The 10th annual SecureWorld Houston conference was met with rapid fire discussions about the recent WannaCry attack, various insider threats, cyber intelligence, and more.
While cybersecurity was the raison d'être at the conference, Chief Digital Forensic Investigator Ted Swailes pointed out that "cyber" isn't approachable for a lot of people. It sounds more like a new drug or something from Star Wars.
Furthermore, security is an afterthought for most consumers. When a new technology comes out, they are most interested in learning about all of the new features to streamline or further interconnect their lives; customers just don't care about what new security features have been added.
People often ask what's a greater threat to a business, weak cybersecurity or insider threats. But for Swailes, they are two sides of the same coin.
And insider threats often stem from negligent or careless behavior on behalf of an employee or third-party vendor (we all remember the Target breach).
Colonel Cedric Leighton, of Cedric Leighton Associates, explained that cybersecurity can be strengthened through a better private/public partnership—also reducing the risk of insider threat.
The current cyber environment is all about data. Data this, big data that. Yet the current cyber environment is also being pummeled daily by hacktivists, cyber criminals, state-sponsored attacks, and bored teenagers.

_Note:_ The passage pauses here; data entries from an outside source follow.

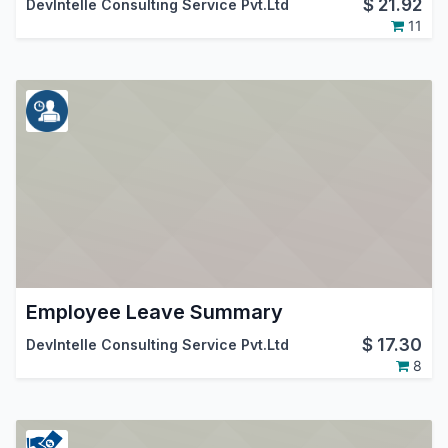
$
21.92
DevIntelle Consulting Service Pvt.Ltd
11
Employee Leave Summary
$
17.30
DevIntelle Consulting Service Pvt.Ltd
8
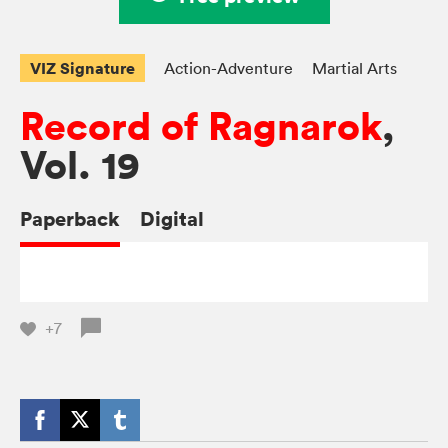
VIZ Signature
Action-Adventure
Martial Arts
Record of Ragnarok
,
Vol. 19
Paperback
Digital
+7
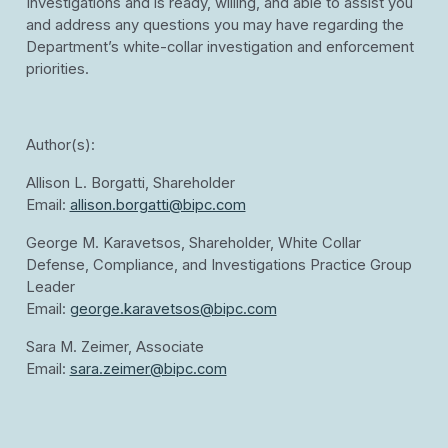
Investigations and is ready, willing, and able to assist you
and address any questions you may have regarding the
Department’s white-collar investigation and enforcement
priorities.
Author(s):
Allison L. Borgatti, Shareholder
Email:
allison.borgatti@bipc.com
George M. Karavetsos, Shareholder, White Collar
Defense, Compliance, and Investigations Practice Group
Leader
Email:
george.karavetsos@bipc.com
Sara M. Zeimer, Associate
Email:
sara.zeimer@bipc.com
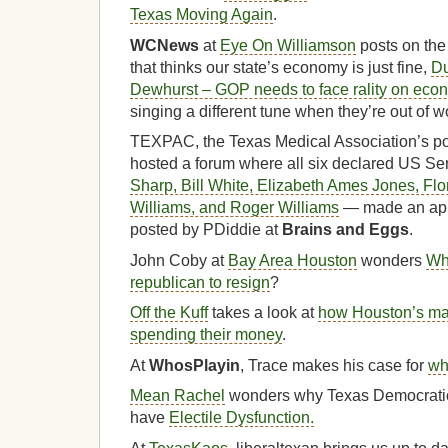
Texas Moving Again
.
WCNews
at
Eye On Williamson
posts on the
that thinks our state’s economy is just fine,
Du
Dewhurst – GOP needs to face rality on eco
singing a different tune when they’re out of w
TEXPAC, the Texas Medical Association’s pol
hosted a forum where all six declared US S
Sharp, Bill White, Elizabeth Ames Jones, Fl
Williams, and Roger Williams
— made an app
posted by PDiddie at
Brains and Eggs
.
John Coby at
Bay Area Houston
wonders
Wha
republican to resign
?
Off the Kuff
takes a look at
how Houston’s ma
spending their money
.
At
WhosPlayin
, Trace makes his case for
wh
Mean Rachel
wonders why Texas Democratic
have
Electile Dysfunction.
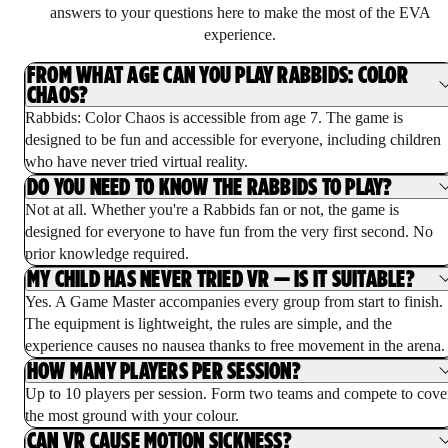
answers to your questions here to make the most of the EVA
experience.
FROM WHAT AGE CAN YOU PLAY RABBIDS: COLOR
CHAOS?
Rabbids: Color Chaos is accessible from age 7. The game is
designed to be fun and accessible for everyone, including children
who have never tried virtual reality.
DO YOU NEED TO KNOW THE RABBIDS TO PLAY?
Not at all. Whether you're a Rabbids fan or not, the game is
designed for everyone to have fun from the very first second. No
prior knowledge required.
MY CHILD HAS NEVER TRIED VR — IS IT SUITABLE?
Yes. A Game Master accompanies every group from start to finish.
The equipment is lightweight, the rules are simple, and the
experience causes no nausea thanks to free movement in the arena.
HOW MANY PLAYERS PER SESSION?
Up to 10 players per session. Form two teams and compete to cove
the most ground with your colour.
CAN VR CAUSE MOTION SICKNESS?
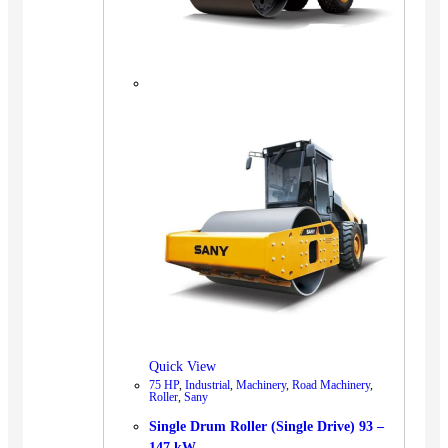
Quick View
75 HP
,
Industrial
,
Machinery
,
Road Machinery
,
Roller
,
Sany
Single Drum Roller (Single Drive) 93 –
147 kW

In the U.S. alone, hacking costs businesses at least $500 billion every year.
However, Leighton pointed out that strengthening our intelligence community (not the NSA), can help secure the web. By having a group of cyber experts who have access to the latest technologies and focus on "actionable" intelligence, we have a much better chance at securing our environments and then sharing information on how to do so.
Security awareness was also a hot topic for Dr. Paul Berryman, Security Compliance Manager for Andrews Kurth Kenyon LLP. He pointed out that 91% of cyber attacks begin with a phishing email, often clicked upon by users with poor training or a lack of awareness.

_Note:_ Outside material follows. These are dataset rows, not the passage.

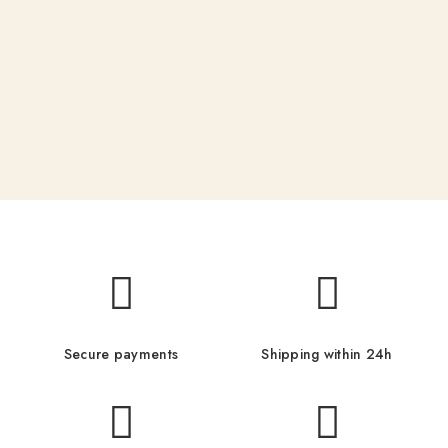
Secure payments
Shipping within 24h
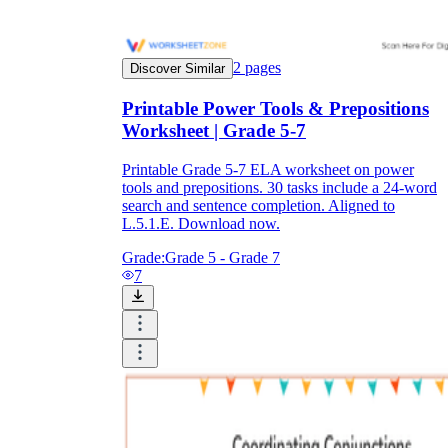
2
pages
Discover Similar
Printable Power Tools & Prepositions
Worksheet | Grade 5-7
Printable Grade 5-7 ELA worksheet on power
tools and prepositions. 30 tasks include a 24-word
search and sentence completion. Aligned to
L.5.1.E. Download now.
Grade:
Grade 5 - Grade 7
7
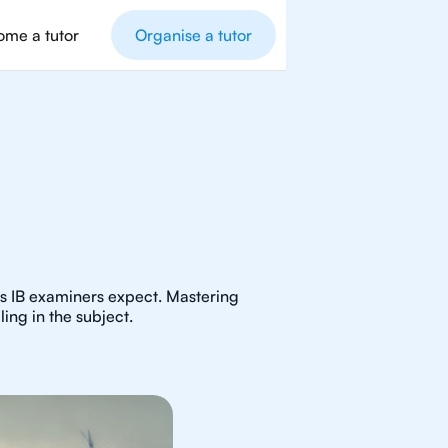
me a tutor
Organise a tutor
as IB examiners expect. Mastering
ing in the subject.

His afternoon session focused on developing a solid security awareness program for organizations, one which includes a yearly presentation and monthly or quarterly newsletters.

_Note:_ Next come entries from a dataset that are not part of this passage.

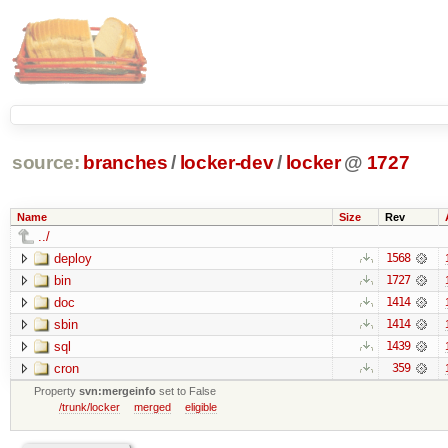
source:
branches
/
locker-dev
/
locker
@
1727
Name
Size
Rev
../
deploy
1568
bin
1727
doc
1414
sbin
1414
sql
1439
cron
359
Property
svn:mergeinfo
set to False
/trunk/locker
merged
eligible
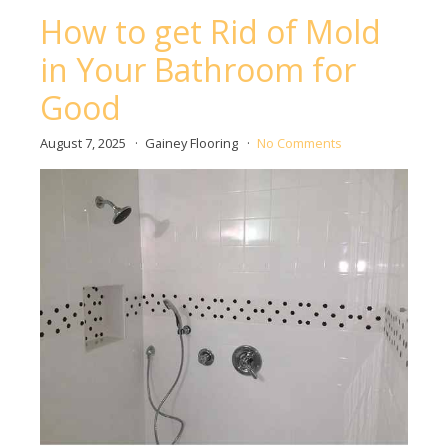
How to get Rid of Mold
in Your Bathroom for
Good
August 7, 2025
Gainey Flooring
No Comments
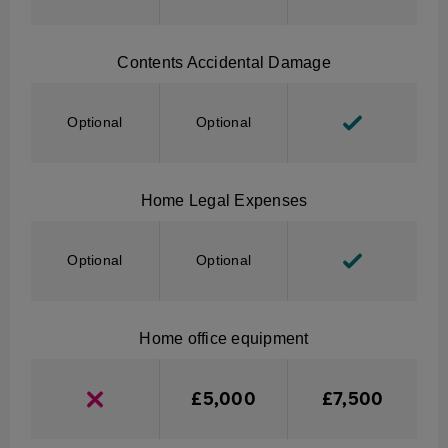
Contents Accidental Damage
Optional
Optional
Home Legal Expenses
Optional
Optional
Home office equipment
£5,000
£7,500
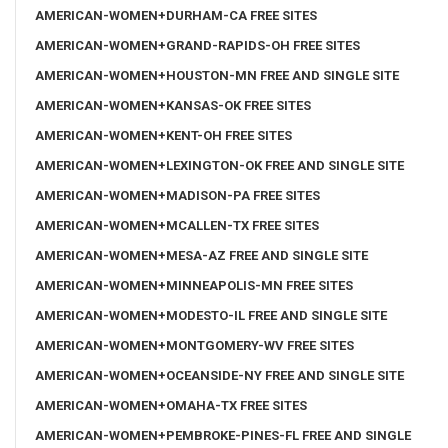
AMERICAN-WOMEN+DURHAM-CA FREE SITES
AMERICAN-WOMEN+GRAND-RAPIDS-OH FREE SITES
AMERICAN-WOMEN+HOUSTON-MN FREE AND SINGLE SITE
AMERICAN-WOMEN+KANSAS-OK FREE SITES
AMERICAN-WOMEN+KENT-OH FREE SITES
AMERICAN-WOMEN+LEXINGTON-OK FREE AND SINGLE SITE
AMERICAN-WOMEN+MADISON-PA FREE SITES
AMERICAN-WOMEN+MCALLEN-TX FREE SITES
AMERICAN-WOMEN+MESA-AZ FREE AND SINGLE SITE
AMERICAN-WOMEN+MINNEAPOLIS-MN FREE SITES
AMERICAN-WOMEN+MODESTO-IL FREE AND SINGLE SITE
AMERICAN-WOMEN+MONTGOMERY-WV FREE SITES
AMERICAN-WOMEN+OCEANSIDE-NY FREE AND SINGLE SITE
AMERICAN-WOMEN+OMAHA-TX FREE SITES
AMERICAN-WOMEN+PEMBROKE-PINES-FL FREE AND SINGLE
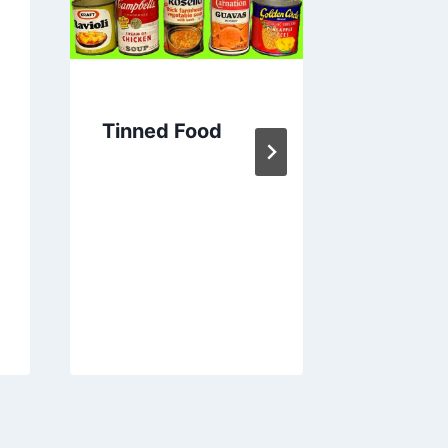
Tinned Food
モー、
牛関係の
Thin
トラリ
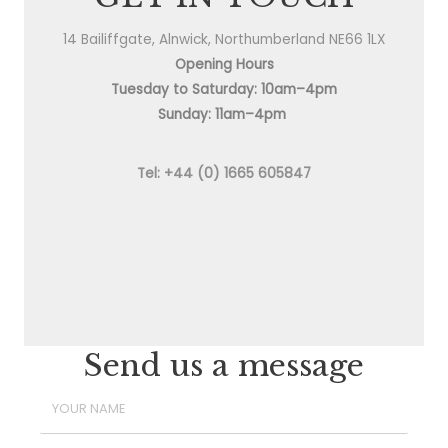
14 Bailiffgate, Alnwick, Northumberland NE66 1LX
Opening Hours
Tuesday to Saturday: 10am–4pm
Sunday: 11am–4pm
Tel: +44 (0) 1665 605847
Send us a message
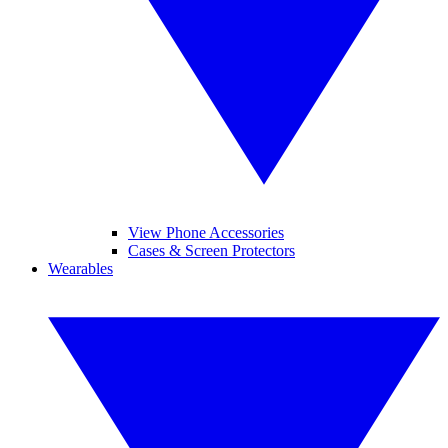
View Phone Accessories
Cases & Screen Protectors
Wearables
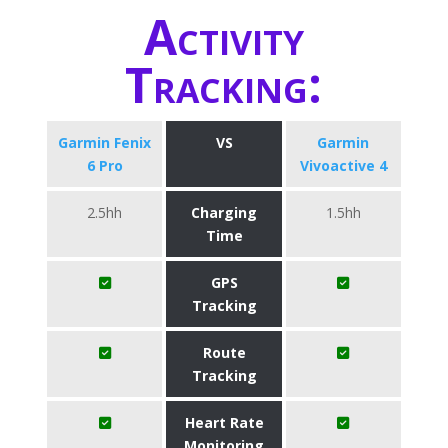
Activity
Tracking:
Garmin Fenix
VS
Garmin
6 Pro
Vivoactive 4
2.5hh
Charging
1.5hh
Time
GPS
Tracking
Route
Tracking
Heart Rate
Monitoring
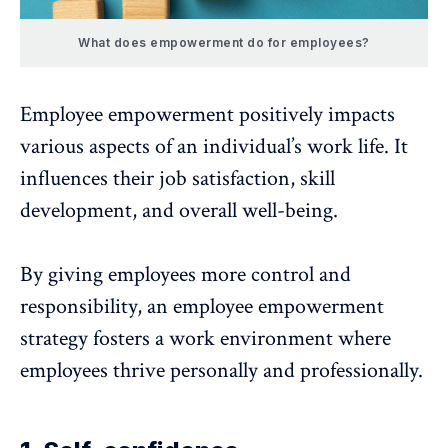
What does empowerment do for employees?
Employee empowerment positively impacts
various aspects of an individual’s work life. It
influences their job satisfaction,
skill
development
, and overall well-being.
By giving employees more control and
responsibility, an employee empowerment
strategy fosters a work environment where
employees thrive personally and professionally.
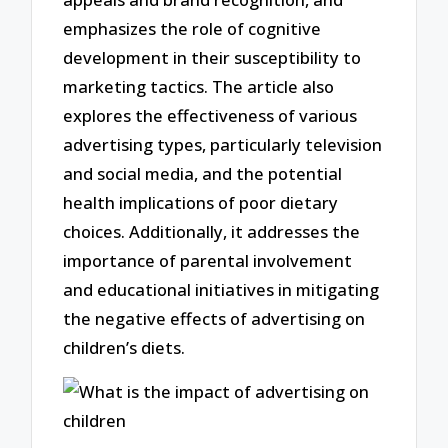
emphasizes the role of cognitive
development in their susceptibility to
marketing tactics. The article also
explores the effectiveness of various
advertising types, particularly television
and social media, and the potential
health implications of poor dietary
choices. Additionally, it addresses the
importance of parental involvement
and educational initiatives in mitigating
the negative effects of advertising on
children’s diets.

However, Berryman pointed out, "If people aren't paying attention to it, then don't do it." It's not enough to check the security boxes if your methods are ineffective.
Posters in the breakroom might work better for companies whose employees don't spend enough time on a computer to read a monthly security newsletter.
And his advice on passwords? Picture your password like a toothbrush. Choose a good one, don't share it with anyone else, and don't forget to change it once in a while!